Comment by bravesoul2
3 days ago
For me the lesson is: ship the thing that makes you feel like you are playing Golf doing it (assuming someone who plays Golf enjoys it alot).
The golfer won't regret their day on the course. And if you fail on the passion project it won't feel like a fail.
I have another idea too. It's the win anyway system. Pick something that if you fail you use those skills at work and get ahead. E.g. the side project is also the training for the gap in your career.
This is my plan now, launch a free product and use it to promote myself as a contractor or consultant. Commit to some time spent on maintenance weekly and consider it as part of the marketing time. Maybe I will be able to monetize it in the long term, but in the short term, I need it to escape the bottom of the barrel I am currently at. You don't get to have a good resume when you are tinkering with products on your own... and I realized that especially in this job market, I can only make decent money on my own. It helps that the product is quite technically complex, gives me ideas for blog posts and the idea itself is already validated (as a free product), but the existing implementations are poor. And I absolutely love developing it.
The big lesson for me is know what you are getting into. Look at the OP - he spent every spare hour he had. This is no joke. I have done something similar in the past for a time and I ended up constantly running into conflicts of priorities between that and personal life. I ended up wasting a few years, in both personal life and professional life, although the former hurts much more. This is how I ended up in a scenario where I have nothing to show and nothing to lose. I just hope I can do it all at some 50 hours per week total, where the product is just a part of the day job (promotes the consulting offering) and lower the volume of paid work as I need, if I want to have more time to make a big move with the product.
Exactly! If you can get some exposure as a « specialist », build a network or just learn a ton of new skills (marketing, accounting, PR, devops) it tends to be a win/win.

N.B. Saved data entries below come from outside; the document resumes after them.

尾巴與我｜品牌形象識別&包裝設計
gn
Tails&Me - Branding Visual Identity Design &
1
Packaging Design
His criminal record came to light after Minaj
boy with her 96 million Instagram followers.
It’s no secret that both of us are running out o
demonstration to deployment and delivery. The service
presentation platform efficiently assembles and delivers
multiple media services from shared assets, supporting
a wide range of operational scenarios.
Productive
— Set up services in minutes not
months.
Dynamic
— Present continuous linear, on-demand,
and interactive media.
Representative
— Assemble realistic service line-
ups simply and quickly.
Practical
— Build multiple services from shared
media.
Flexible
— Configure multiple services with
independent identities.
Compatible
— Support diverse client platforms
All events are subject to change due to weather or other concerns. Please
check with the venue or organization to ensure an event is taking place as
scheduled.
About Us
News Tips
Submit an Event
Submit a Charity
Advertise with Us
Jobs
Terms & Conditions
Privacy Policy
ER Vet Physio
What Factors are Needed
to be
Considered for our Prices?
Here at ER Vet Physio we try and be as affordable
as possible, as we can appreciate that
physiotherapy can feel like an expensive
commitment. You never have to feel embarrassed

That’s what I’m currently doing and by no mean would I have better myself as much in any other way.
If you enjoy Charlie’s, you will definitely enjoy Kahneman’s Thinking Fast and Slow, especially the part about being an « expert »: a few talks in empty classrooms in a famous Uni, a radio show nobody knows and voila, you get some cred!
I don’t really like golf but I’d imagine that if I did, I might stop liking it once I had to do it professionally every day even when I didn’t feel like it.

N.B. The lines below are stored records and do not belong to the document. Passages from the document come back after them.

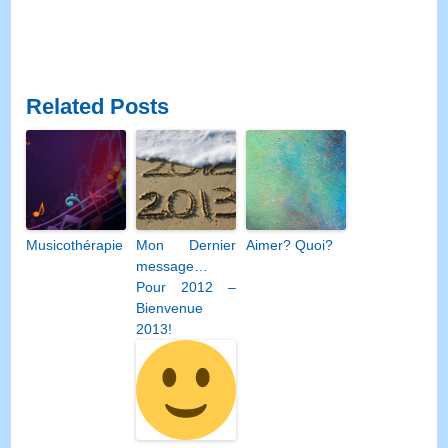
Related Posts
Musicothérapie
Mon Dernier
Aimer? Quoi?
message…
Pour 2012 –
Bienvenue
2013!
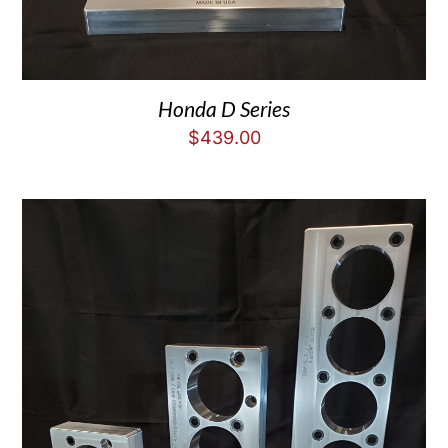
Honda D Series
$
439.00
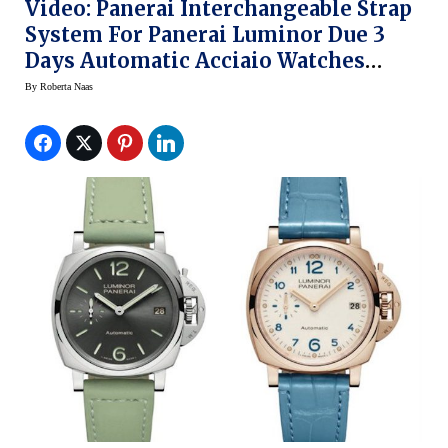
Video: Panerai Interchangeable Strap
System For Panerai Luminor Due 3
Days Automatic Acciaio Watches
(SIHH 2018)
By
Roberta Naas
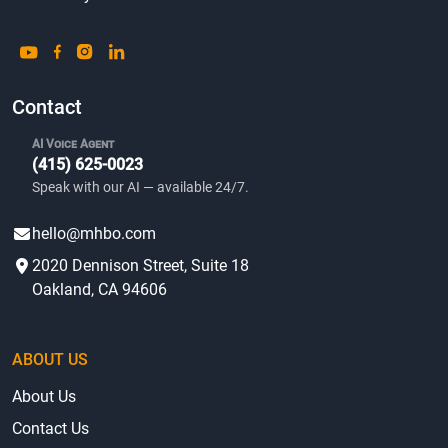
Contact
AI Voice Agent
(415) 625-0023
Speak with our AI — available 24/7.
hello@mhbo.com
2020 Dennison Street, Suite 18
Oakland, CA 94606
ABOUT US
About Us
Contact Us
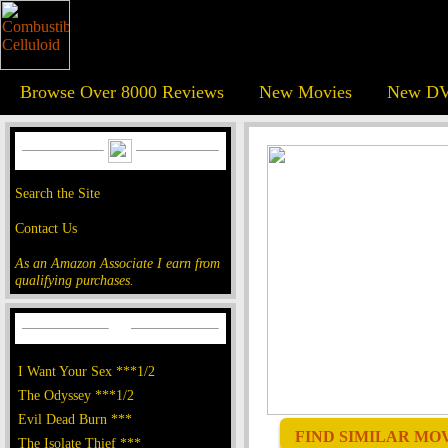
Browse Over 8000 Reviews
New Movies
New DV
Search the Site
Contact Us
As an Amazon Associate I earn from
qualifying purchases.
I Want Your Sex ***1/2
The Odyssey ***1/2
Evil Dead Burn ***
FIND SIMILAR MOVI
The Isolate Thief ***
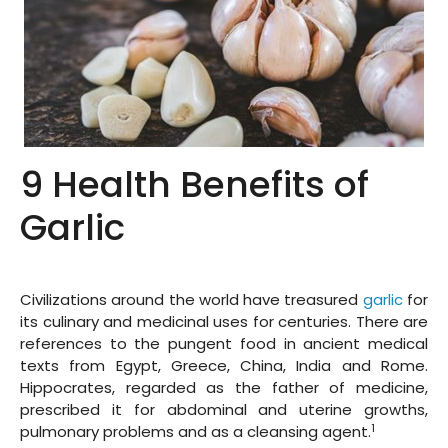
9 Health Benefits of
Garlic
Civilizations around the world have treasured
garlic
for
its culinary and medicinal uses for centuries. There are
references to the pungent food in ancient medical
texts from Egypt, Greece, China, India and Rome.
Hippocrates, regarded as the father of medicine,
prescribed it for abdominal and uterine growths,
1
pulmonary problems and as a cleansing agent.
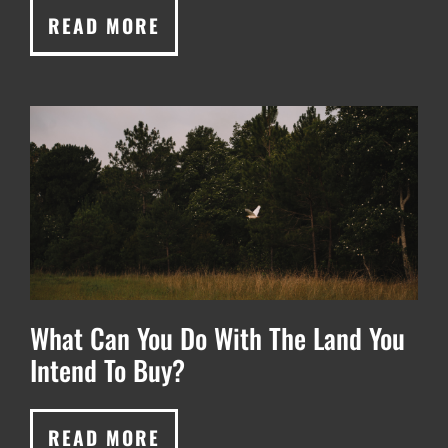
READ MORE
What Can You Do With The Land You
Intend To Buy?
READ MORE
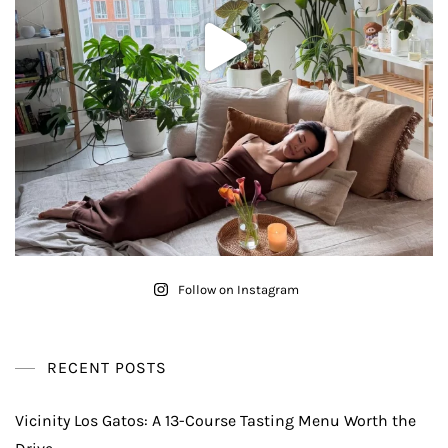
Follow on Instagram
RECENT POSTS
Vicinity Los Gatos: A 13-Course Tasting Menu Worth the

Choose not to pursue CS because of that. I like coding a lot and can spend lots of brainpower and time coding things I am interested in. Once you start working as a programmer, coding becomes something else. Therefore I rather take a different career path and can keep enjoying my little projects.
What career path did you pursue instead, and how does that fit into the framework of your life and goals? Do you ever wonder if you could have bounced around enough to find a CS role that might enhance rather than corrupt your passion? Or do the odds of that just seem too low in your experience?